* _WHAT THE TASK REQUIRES_
An exact copy of the listing below is needed, with no pictures in it.

* _DATA EXCERPTS_
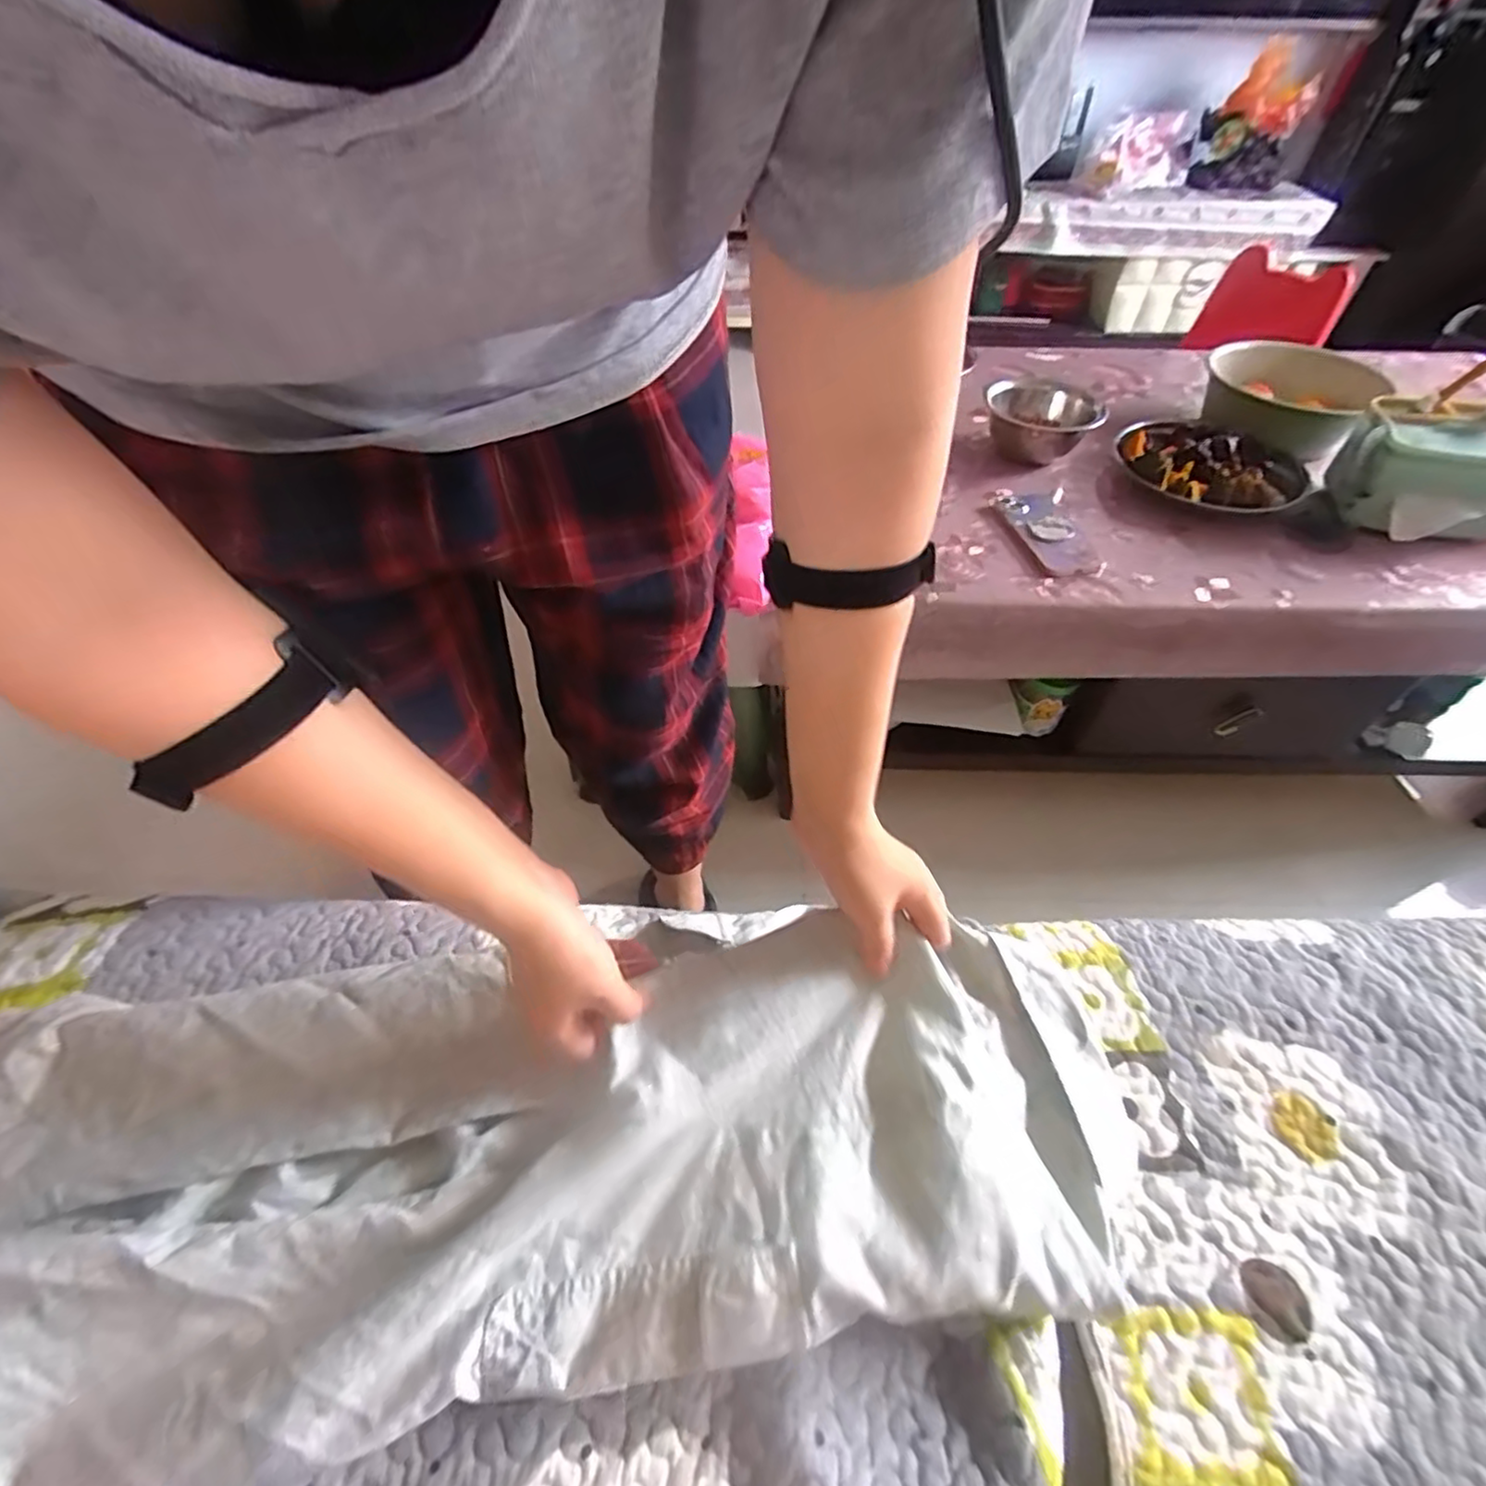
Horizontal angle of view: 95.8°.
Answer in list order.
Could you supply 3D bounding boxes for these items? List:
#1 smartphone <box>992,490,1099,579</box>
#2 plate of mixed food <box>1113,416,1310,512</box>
[{"bbox_3d":[0.395,-0.281,0.877,0.072,0.015,0.183,-10,54,-7],"label":"smartphone"},{"bbox_3d":[0.649,-0.397,0.953,0.213,0.045,0.246,-26,55,-21],"label":"plate of mixed food"}]

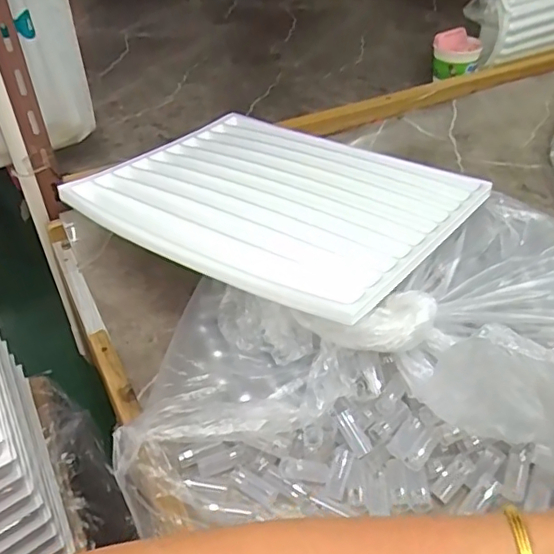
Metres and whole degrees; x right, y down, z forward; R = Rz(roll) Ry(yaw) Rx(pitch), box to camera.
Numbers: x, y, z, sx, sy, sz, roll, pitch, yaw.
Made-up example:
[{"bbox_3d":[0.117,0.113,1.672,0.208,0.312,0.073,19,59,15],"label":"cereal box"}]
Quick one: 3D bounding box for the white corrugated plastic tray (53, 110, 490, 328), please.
[{"bbox_3d":[-0.004,-0.097,0.656,0.394,0.017,0.310,23,43,31],"label":"white corrugated plastic tray"}]

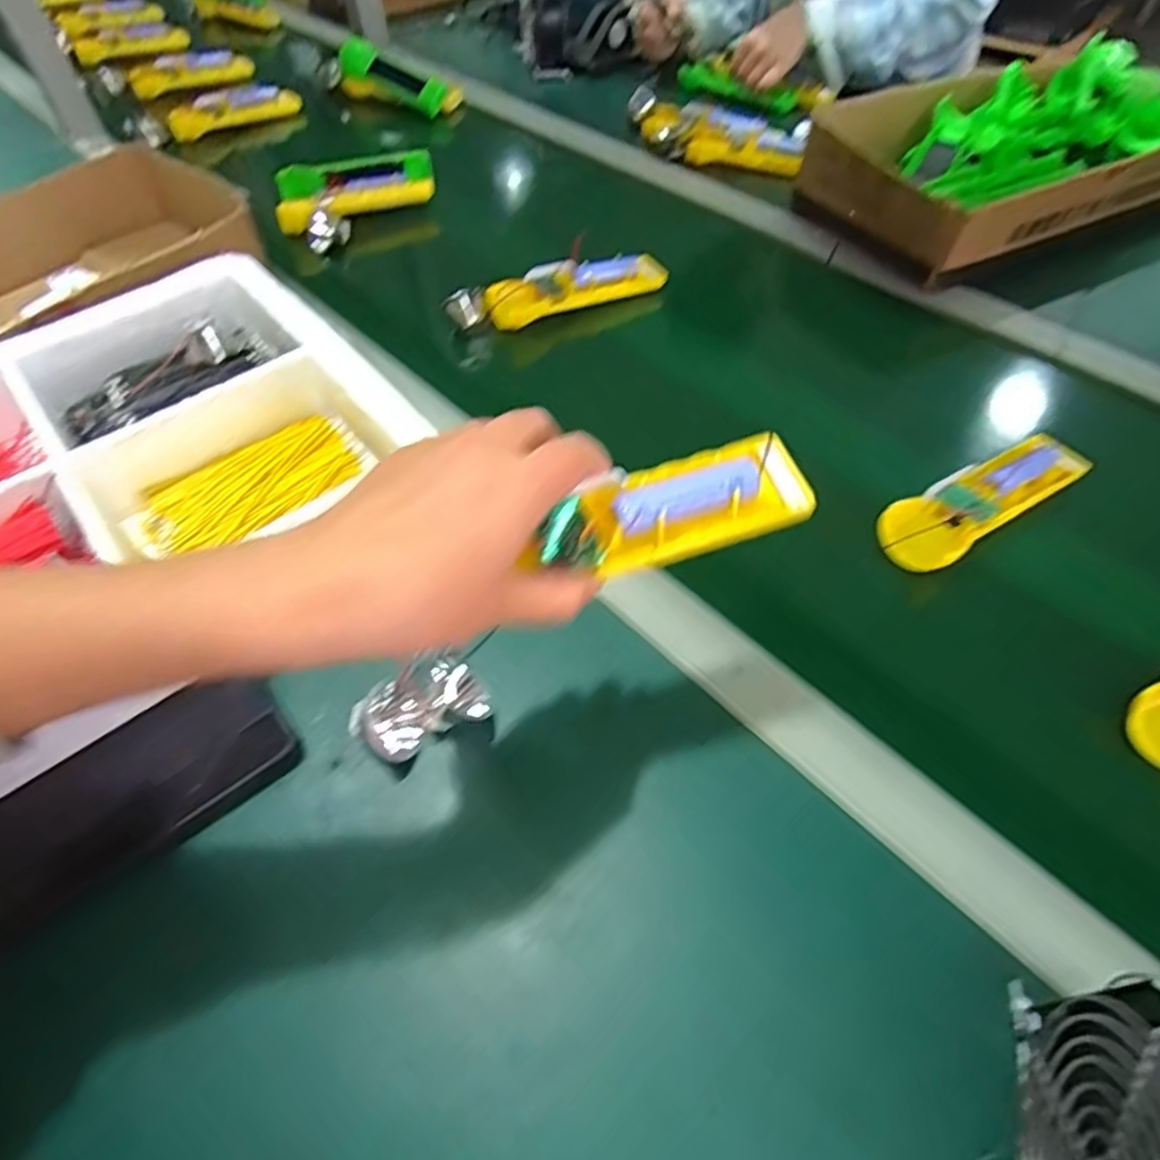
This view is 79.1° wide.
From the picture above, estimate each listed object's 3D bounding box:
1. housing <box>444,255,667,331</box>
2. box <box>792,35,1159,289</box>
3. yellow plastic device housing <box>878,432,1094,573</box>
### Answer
[{"bbox_3d":[-0.022,-0.273,0.659,0.206,0.032,0.040,-19,55,-11],"label":"housing"},{"bbox_3d":[0.413,-0.420,0.692,0.353,0.088,0.222,-24,56,-14],"label":"box"},{"bbox_3d":[0.275,-0.058,0.481,0.166,0.025,0.051,-30,58,-18],"label":"yellow plastic device housing"}]

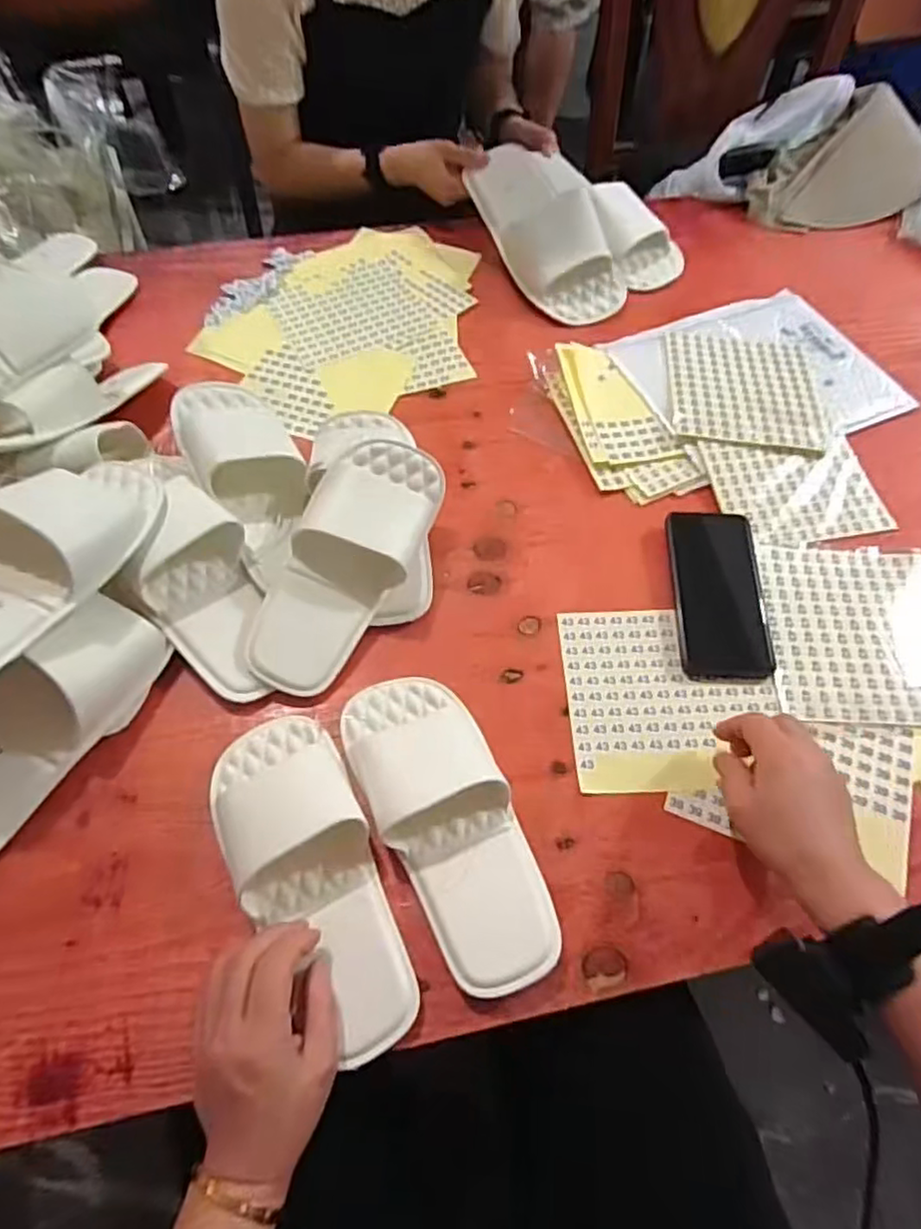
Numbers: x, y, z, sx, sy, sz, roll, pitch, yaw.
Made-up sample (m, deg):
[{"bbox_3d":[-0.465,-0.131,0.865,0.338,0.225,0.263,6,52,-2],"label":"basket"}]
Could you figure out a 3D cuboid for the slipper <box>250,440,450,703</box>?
[{"bbox_3d":[-0.094,-0.046,0.551,0.103,0.055,0.231,25,76,11],"label":"slipper"}]

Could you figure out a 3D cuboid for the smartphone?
[{"bbox_3d":[0.227,-0.018,0.582,0.077,0.010,0.155,1,69,0],"label":"smartphone"}]

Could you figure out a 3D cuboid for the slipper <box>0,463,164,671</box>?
[{"bbox_3d":[-0.309,-0.039,0.475,0.093,0.054,0.230,24,60,13],"label":"slipper"}]

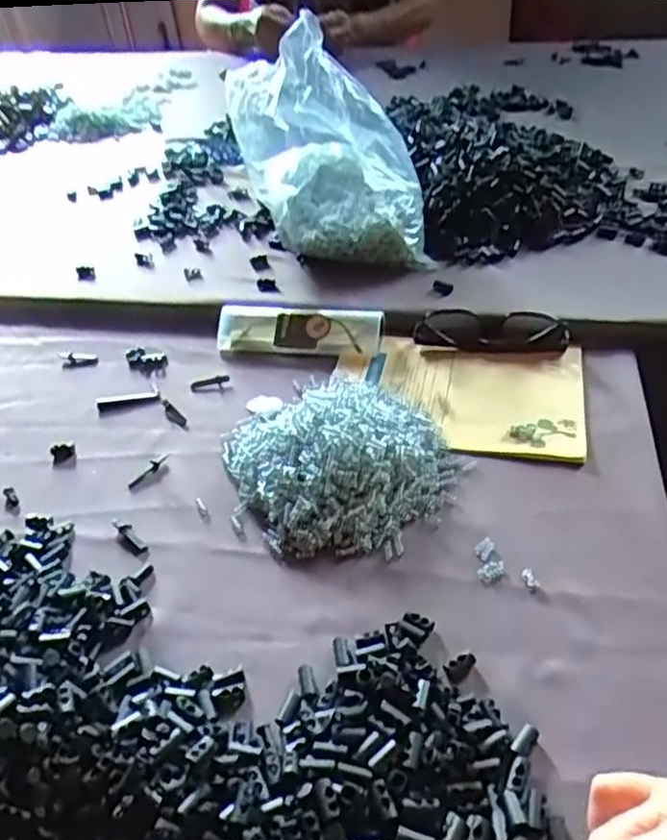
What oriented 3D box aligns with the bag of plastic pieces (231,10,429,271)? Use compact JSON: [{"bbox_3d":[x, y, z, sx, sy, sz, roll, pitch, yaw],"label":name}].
[{"bbox_3d":[-0.008,-0.281,0.718,0.169,0.193,0.221,-9,42,-2],"label":"bag of plastic pieces"}]

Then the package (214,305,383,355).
[{"bbox_3d":[-0.033,-0.085,0.645,0.152,0.027,0.039,4,44,13],"label":"package"}]

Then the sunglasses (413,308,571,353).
[{"bbox_3d":[0.137,-0.080,0.611,0.129,0.032,0.028,1,43,9],"label":"sunglasses"}]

* _EXPECTED OUTPUT_
Horizontal angle of view: 95.8°.
Answer in list order.
Could you supply 3D bounding boxes for these items? List:
#1 smartphone <box>992,490,1099,579</box>
#2 plate of mixed food <box>1113,416,1310,512</box>
[{"bbox_3d":[0.395,-0.281,0.877,0.072,0.015,0.183,-10,54,-7],"label":"smartphone"},{"bbox_3d":[0.649,-0.397,0.953,0.213,0.045,0.246,-26,55,-21],"label":"plate of mixed food"}]

Metres and whole degrees; x right, y down, z forward; R = Rz(roll) Ry(yaw) Rx(pitch), box to camera.
Numbers: x, y, z, sx, sy, sz, roll, pitch, yaw.
Made-up example:
[{"bbox_3d":[0.117,0.113,1.672,0.208,0.312,0.073,19,59,15],"label":"cereal box"}]
Quick one: 3D bounding box for the white corrugated plastic tray (53, 110, 490, 328), please.
[{"bbox_3d":[-0.004,-0.097,0.656,0.394,0.017,0.310,23,43,31],"label":"white corrugated plastic tray"}]

This view is 79.1° wide.
From the picture above, estimate each listed object's 3D bounding box:
1. housing <box>444,255,667,331</box>
2. box <box>792,35,1159,289</box>
3. yellow plastic device housing <box>878,432,1094,573</box>
### Answer
[{"bbox_3d":[-0.022,-0.273,0.659,0.206,0.032,0.040,-19,55,-11],"label":"housing"},{"bbox_3d":[0.413,-0.420,0.692,0.353,0.088,0.222,-24,56,-14],"label":"box"},{"bbox_3d":[0.275,-0.058,0.481,0.166,0.025,0.051,-30,58,-18],"label":"yellow plastic device housing"}]

Numbers: x, y, z, sx, sy, sz, roll, pitch, yaw.
Made-up sample (m, deg):
[{"bbox_3d":[-0.465,-0.131,0.865,0.338,0.225,0.263,6,52,-2],"label":"basket"}]
Could you figure out a 3D cuboid for the slipper <box>250,440,450,703</box>?
[{"bbox_3d":[-0.094,-0.046,0.551,0.103,0.055,0.231,25,76,11],"label":"slipper"}]

Could you figure out a 3D cuboid for the smartphone?
[{"bbox_3d":[0.227,-0.018,0.582,0.077,0.010,0.155,1,69,0],"label":"smartphone"}]

Could you figure out a 3D cuboid for the slipper <box>0,463,164,671</box>?
[{"bbox_3d":[-0.309,-0.039,0.475,0.093,0.054,0.230,24,60,13],"label":"slipper"}]

What oriented 3D box aligns with the bag of plastic pieces (231,10,429,271)? Use compact JSON: [{"bbox_3d":[x, y, z, sx, sy, sz, roll, pitch, yaw],"label":name}].
[{"bbox_3d":[-0.008,-0.281,0.718,0.169,0.193,0.221,-9,42,-2],"label":"bag of plastic pieces"}]

Then the package (214,305,383,355).
[{"bbox_3d":[-0.033,-0.085,0.645,0.152,0.027,0.039,4,44,13],"label":"package"}]

Then the sunglasses (413,308,571,353).
[{"bbox_3d":[0.137,-0.080,0.611,0.129,0.032,0.028,1,43,9],"label":"sunglasses"}]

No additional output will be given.